**Recorded information:**
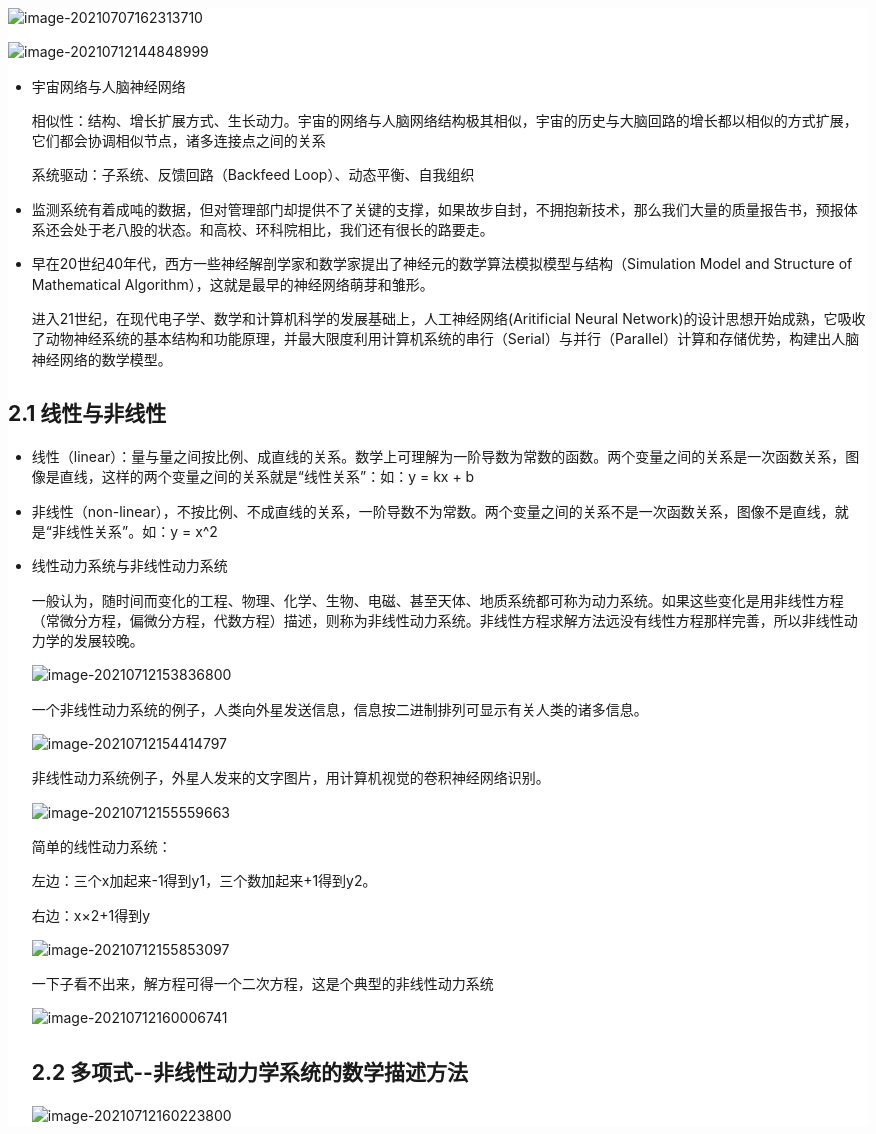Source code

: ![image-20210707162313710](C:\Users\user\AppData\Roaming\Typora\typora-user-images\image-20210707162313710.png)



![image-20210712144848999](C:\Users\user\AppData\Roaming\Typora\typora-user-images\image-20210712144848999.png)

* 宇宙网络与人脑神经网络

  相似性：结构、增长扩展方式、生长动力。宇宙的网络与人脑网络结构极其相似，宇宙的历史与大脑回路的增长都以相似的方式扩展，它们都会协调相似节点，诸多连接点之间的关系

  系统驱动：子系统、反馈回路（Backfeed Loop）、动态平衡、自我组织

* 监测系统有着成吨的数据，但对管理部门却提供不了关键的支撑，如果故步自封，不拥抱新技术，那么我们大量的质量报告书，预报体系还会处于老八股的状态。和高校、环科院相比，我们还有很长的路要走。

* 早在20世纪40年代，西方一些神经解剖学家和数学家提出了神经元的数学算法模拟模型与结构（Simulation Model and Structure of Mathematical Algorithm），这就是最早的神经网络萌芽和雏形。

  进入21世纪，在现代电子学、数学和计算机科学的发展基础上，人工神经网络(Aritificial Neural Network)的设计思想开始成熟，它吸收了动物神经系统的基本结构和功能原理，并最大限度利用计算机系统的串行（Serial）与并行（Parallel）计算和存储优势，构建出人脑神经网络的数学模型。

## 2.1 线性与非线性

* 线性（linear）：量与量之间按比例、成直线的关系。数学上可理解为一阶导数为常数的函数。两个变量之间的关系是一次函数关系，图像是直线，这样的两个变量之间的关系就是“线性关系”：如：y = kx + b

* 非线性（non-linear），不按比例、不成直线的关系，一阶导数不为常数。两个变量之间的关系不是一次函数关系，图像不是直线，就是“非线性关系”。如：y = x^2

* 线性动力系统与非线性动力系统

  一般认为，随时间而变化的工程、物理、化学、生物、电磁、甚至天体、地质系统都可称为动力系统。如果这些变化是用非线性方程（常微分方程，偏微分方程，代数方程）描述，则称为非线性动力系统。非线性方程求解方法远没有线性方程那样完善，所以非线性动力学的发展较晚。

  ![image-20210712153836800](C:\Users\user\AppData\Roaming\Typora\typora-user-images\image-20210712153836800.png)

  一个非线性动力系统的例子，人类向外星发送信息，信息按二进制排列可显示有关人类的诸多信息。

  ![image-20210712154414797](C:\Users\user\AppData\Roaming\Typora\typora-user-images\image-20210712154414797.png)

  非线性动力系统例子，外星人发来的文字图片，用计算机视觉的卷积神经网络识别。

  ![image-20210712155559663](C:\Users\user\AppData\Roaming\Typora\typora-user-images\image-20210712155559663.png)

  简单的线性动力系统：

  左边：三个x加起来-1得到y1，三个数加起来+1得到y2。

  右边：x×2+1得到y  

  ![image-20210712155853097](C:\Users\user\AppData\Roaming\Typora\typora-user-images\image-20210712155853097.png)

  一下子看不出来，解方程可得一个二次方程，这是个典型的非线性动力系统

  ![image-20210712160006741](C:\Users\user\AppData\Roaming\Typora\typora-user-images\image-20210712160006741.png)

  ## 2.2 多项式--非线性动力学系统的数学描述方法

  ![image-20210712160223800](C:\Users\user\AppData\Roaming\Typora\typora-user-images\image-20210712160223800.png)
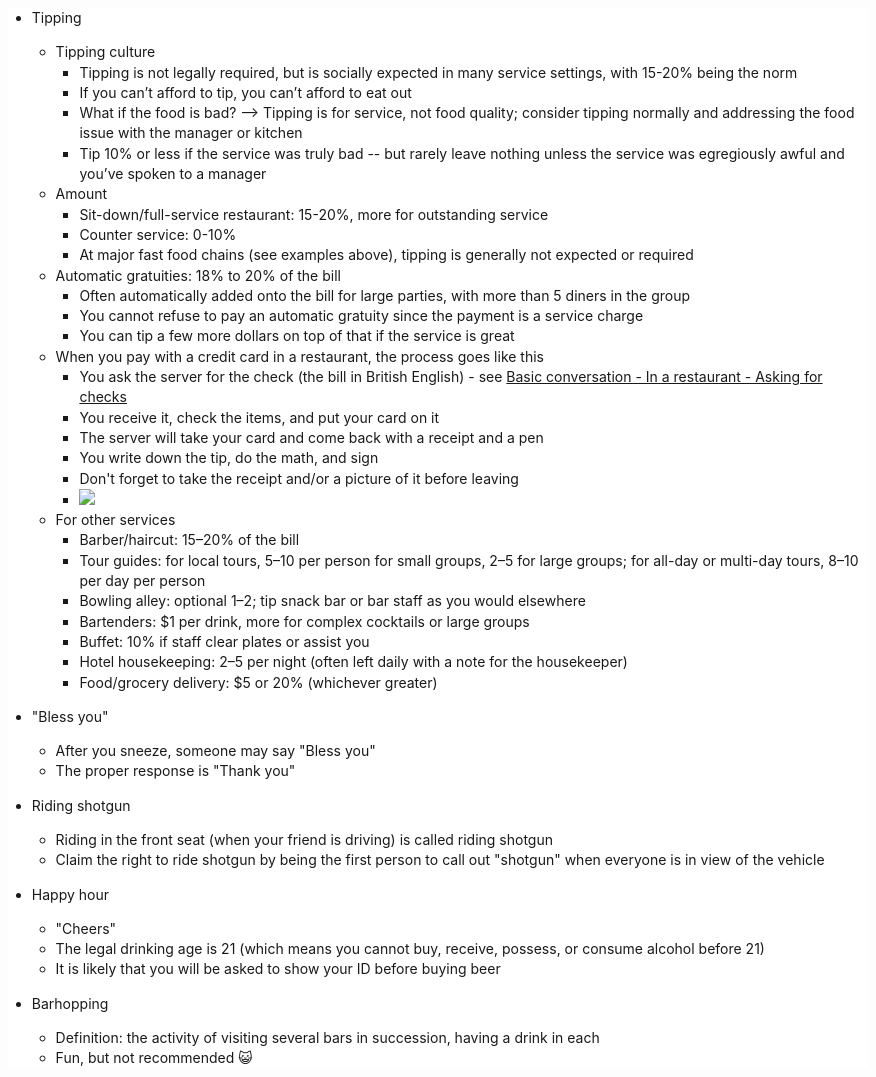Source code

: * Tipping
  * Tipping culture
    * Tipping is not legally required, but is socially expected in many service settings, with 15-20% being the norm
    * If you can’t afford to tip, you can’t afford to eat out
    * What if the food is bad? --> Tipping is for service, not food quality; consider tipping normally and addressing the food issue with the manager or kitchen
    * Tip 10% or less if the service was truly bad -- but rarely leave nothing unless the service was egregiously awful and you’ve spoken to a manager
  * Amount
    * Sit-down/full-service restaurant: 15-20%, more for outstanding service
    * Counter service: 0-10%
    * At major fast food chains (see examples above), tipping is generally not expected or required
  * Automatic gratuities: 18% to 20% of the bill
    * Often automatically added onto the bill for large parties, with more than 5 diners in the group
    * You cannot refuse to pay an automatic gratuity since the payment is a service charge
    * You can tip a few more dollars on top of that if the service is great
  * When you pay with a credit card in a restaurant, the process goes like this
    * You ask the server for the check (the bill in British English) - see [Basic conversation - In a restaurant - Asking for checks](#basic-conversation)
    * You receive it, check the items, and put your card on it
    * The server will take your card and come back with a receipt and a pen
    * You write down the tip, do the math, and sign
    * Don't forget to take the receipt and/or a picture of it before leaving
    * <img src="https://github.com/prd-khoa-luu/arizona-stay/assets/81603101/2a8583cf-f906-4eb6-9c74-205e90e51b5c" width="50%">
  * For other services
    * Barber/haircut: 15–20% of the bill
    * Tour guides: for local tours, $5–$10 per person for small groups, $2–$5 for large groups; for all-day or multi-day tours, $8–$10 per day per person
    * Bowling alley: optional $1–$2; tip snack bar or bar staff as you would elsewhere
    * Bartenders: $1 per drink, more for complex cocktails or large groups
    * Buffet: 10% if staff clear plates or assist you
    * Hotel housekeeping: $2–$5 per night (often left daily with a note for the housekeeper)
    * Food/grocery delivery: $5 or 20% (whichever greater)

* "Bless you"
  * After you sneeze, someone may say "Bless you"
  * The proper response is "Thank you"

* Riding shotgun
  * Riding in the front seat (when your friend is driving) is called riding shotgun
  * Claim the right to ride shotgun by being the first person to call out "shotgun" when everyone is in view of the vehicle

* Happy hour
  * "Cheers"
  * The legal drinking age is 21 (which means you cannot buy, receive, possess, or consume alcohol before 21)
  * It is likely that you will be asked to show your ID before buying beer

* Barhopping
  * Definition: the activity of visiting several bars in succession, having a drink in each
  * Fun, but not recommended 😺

**How to complete this task:**
Please copy exactly, and only, the lines from the line containing "drink in each" through the last line of the records, with both ends included.

**Response area:**
  * Definition: the activity of visiting several bars in succession, having a drink in each
  * Fun, but not recommended 😺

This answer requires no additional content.